Tiger and leopard Skin For Sale


There were nearly 100,000 wild tigers at the beginning of the 20th century-Only about 3,200 Tigers currently exist in the wild on the planet Earth. Leopards are suffering the same carnage as well. This information is from The Traffic Report of the World Wildlife Fund. ``This new trend threatens to undermine the progress made in curtailing the use of tiger bone in Chinese medicines,'' said Stuart Chapman, head of the WWF's Wildlife Trade Program.

Seizure by the army in Langtang, Nepal, Sept 2005 (5 tiger skins and 113 kg bones)


The poachers have a huge demand for Tiger parts from major illegal supplying markets that still operate openly in Southeast Asian countries such as Cambodia, Indonesia, Laos, Myanmar and Vietnam from Indonesia. Even though it is illegal to kill a tiger, wild tigers are still being poached today because their bones, whiskers and other body parts can be sold on the black market for a lot of money. Tiger parts are used in traditional Chinese medicine because some people believe that tiger parts have special powers. Forestry and wildlife departments are too understaffed and under budgeted to be effective against the onslaught of poachers. 


Also accelerating this extermination is the loss of habitat. Across all of Asia, once vast forests have fallen for timber or conversion to agriculture. Only small islands of forest surrounded by a growing and relatively poor human population are left. As forest space is reduced, the number of animals left in the forest is also reduced, and tigers cannot find the prey they need to survive. 

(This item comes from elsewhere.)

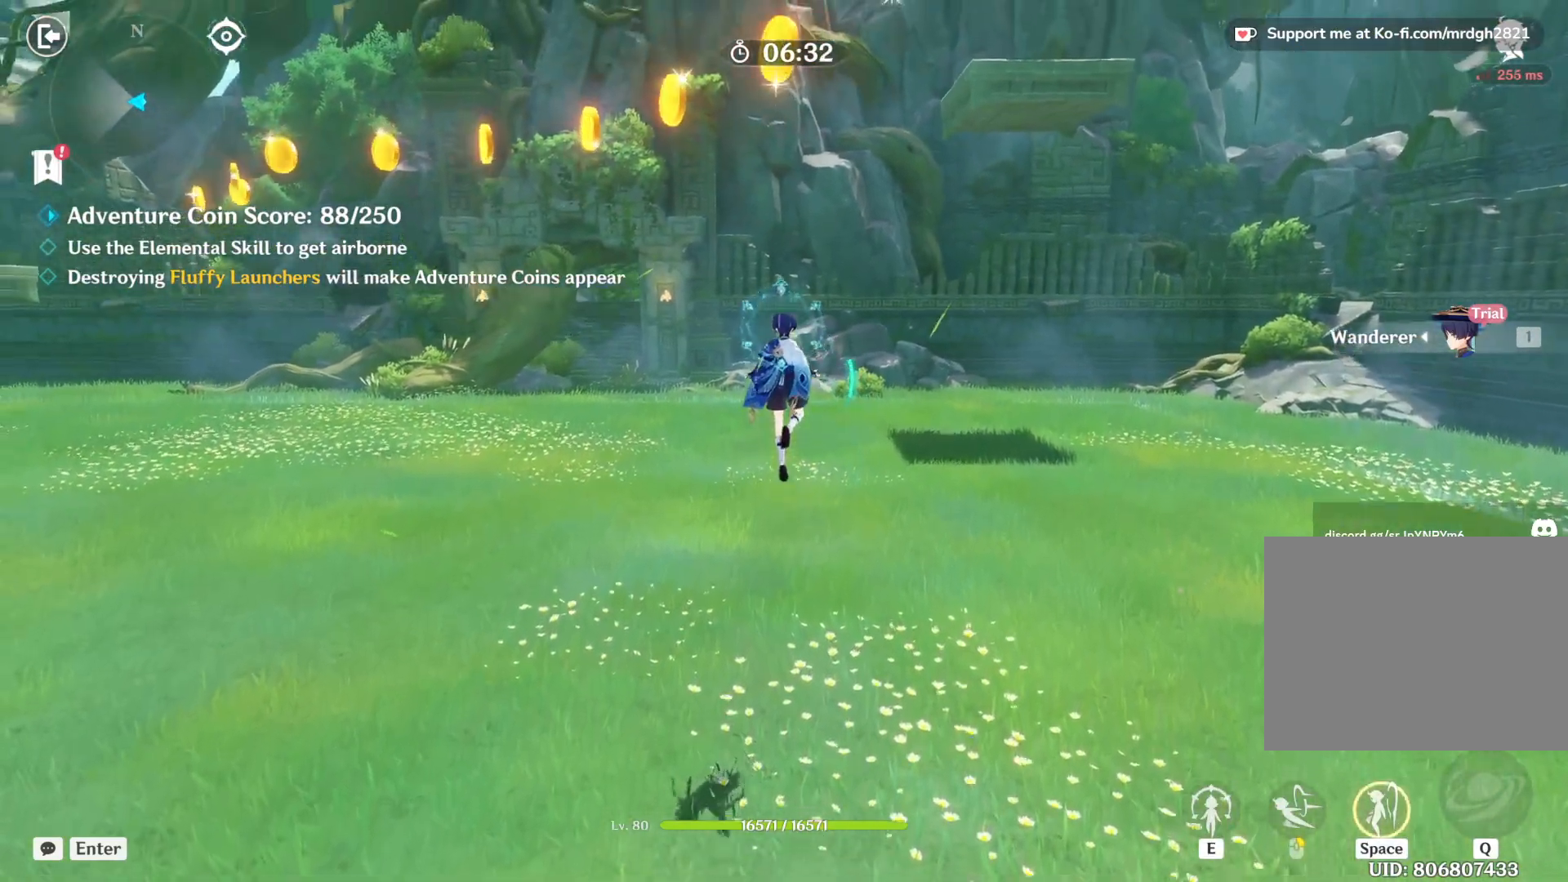
{"keys": ["space", "w"], "mouse": [], "events": []}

As human populations move farther into the forest, groups of tigers become separated from each other by villages and farms. This means that tigers in one area can no longer mate with tigers in nearby areas. Instead, tigers must breed repeatedly with the same small group of animals. Over time, this inbreeding weakens the gene pool, and tigers are born with birth defects and mutations.

The U.N. Convention on International Trade in Endangered Species (CITES) last year ordered an investigation into the tiger trade and focused on India as well as Japan and China, traditionally the largest markets for tiger products.The CITES team said officials in some of India's state governments routinely concealed the number of tigers being killed and inflated the figures of remaining populations.

Tiger Parts Used in Traditional Medicines


The Environmental Investigation Agency (EIA) is an international campaigning organisation committed to investigating and exposing environmental crime.

There are around 3,200 tigers left in the world and India is home to 60% of this remaining population - but it is estimated that one is killed there every day. Since 1996, EIA has been campaigning to force the Indian government to crack down on poaching, trade and habitat destruction. EIA has conducted undercover investigations in consumer countries across Asia, Europe and the USA, to expose the thriving, international illegal trade in tiger products.